■ SOURCE MATERIAL ■
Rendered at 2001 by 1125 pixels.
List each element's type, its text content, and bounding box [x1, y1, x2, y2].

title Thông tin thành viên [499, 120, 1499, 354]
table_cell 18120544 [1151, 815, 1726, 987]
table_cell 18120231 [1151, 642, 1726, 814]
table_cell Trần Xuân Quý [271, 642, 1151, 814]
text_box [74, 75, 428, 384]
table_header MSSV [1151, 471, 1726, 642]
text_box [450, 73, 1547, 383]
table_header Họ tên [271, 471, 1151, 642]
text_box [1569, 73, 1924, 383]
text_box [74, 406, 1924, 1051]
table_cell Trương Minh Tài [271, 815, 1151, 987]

■ WHAT NEEDS TO BE DONE ■
Exactly and without omission, set down every entry.

■ SOLUTION BELOW ■
Rendered at 2001 by 1125 pixels.
List each element's type, its text content, and bounding box [x1, y1, x2, y2].

title Thông tin thành viên [499, 120, 1499, 354]
table_cell 18120544 [1151, 815, 1726, 987]
table_cell 18120231 [1151, 642, 1726, 814]
table_cell Trần Xuân Quý [271, 642, 1151, 814]
text_box [74, 75, 428, 384]
table_header MSSV [1151, 471, 1726, 642]
text_box [450, 73, 1547, 383]
table_header Họ tên [271, 471, 1151, 642]
text_box [1569, 73, 1924, 383]
text_box [74, 406, 1924, 1051]
table_cell Trương Minh Tài [271, 815, 1151, 987]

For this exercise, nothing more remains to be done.